* Exercise requirements
In the records, from the line containing "from modern amenities." to the line containing "Group, we pride", substitute "creative" for "innovative" and reproduce those lines with nothing else altered.
- Opening Delimiter -
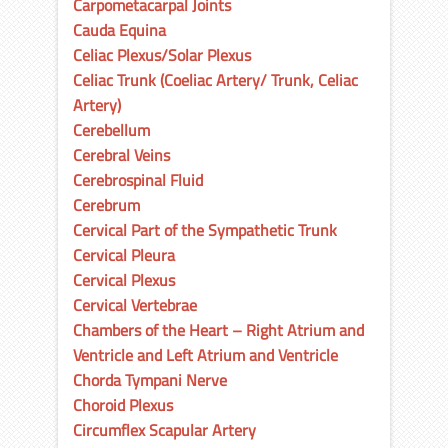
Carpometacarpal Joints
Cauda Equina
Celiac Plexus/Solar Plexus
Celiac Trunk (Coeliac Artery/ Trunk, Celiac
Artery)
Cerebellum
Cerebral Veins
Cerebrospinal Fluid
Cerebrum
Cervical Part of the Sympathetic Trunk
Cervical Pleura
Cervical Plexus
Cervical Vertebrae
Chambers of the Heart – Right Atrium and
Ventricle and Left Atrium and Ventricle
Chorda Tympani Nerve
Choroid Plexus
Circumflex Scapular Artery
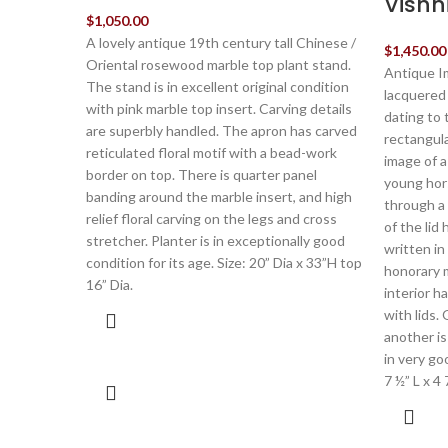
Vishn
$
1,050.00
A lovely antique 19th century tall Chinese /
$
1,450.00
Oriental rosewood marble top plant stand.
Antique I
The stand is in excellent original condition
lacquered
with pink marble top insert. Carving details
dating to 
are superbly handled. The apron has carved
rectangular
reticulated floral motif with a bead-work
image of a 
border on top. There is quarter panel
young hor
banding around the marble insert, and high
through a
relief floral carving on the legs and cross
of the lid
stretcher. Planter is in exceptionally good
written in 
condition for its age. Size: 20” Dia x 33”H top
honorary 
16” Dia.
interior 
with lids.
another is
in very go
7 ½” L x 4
- Closing Delimiter -
- Opening Delimiter -
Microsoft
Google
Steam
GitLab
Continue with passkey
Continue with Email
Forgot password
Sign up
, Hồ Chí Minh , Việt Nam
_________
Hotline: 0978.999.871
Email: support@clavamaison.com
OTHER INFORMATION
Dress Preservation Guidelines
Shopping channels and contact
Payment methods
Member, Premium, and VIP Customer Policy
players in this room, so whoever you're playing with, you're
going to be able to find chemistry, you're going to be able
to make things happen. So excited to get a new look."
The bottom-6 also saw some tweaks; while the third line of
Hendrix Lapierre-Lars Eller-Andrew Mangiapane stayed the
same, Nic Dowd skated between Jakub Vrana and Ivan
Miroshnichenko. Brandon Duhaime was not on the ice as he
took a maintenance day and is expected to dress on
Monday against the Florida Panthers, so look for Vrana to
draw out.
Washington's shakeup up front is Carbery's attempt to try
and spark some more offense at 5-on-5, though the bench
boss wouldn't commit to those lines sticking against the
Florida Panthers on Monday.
- Closing Delimiter -
- Opening Delimiter -
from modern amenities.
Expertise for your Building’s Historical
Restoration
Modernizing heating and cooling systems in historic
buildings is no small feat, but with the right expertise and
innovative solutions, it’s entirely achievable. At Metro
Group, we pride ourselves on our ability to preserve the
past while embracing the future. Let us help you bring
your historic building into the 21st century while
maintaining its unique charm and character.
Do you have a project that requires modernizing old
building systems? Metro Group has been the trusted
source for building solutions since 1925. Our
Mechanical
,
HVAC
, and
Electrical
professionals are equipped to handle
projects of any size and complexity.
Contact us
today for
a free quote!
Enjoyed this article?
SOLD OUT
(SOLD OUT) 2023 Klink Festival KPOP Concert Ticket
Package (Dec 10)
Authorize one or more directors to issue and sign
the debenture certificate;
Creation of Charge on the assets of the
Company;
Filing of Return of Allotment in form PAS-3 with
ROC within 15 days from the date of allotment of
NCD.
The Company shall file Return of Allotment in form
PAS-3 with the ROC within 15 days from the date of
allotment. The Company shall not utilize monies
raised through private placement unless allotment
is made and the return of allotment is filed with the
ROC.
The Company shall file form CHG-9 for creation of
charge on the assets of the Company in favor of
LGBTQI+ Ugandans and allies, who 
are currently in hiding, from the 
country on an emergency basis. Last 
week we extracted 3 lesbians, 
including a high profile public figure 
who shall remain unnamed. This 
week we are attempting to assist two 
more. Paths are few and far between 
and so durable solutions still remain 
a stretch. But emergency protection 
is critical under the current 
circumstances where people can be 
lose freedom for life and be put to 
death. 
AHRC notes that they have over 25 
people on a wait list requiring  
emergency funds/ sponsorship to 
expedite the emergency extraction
- Closing Delimiter -
* Exercise output
from modern amenities.
Expertise for your Building’s Historical
Restoration
Modernizing heating and cooling systems in historic
buildings is no small feat, but with the right expertise and
creative solutions, it’s entirely achievable. At Metro
Group, we pride ourselves on our ability to preserve the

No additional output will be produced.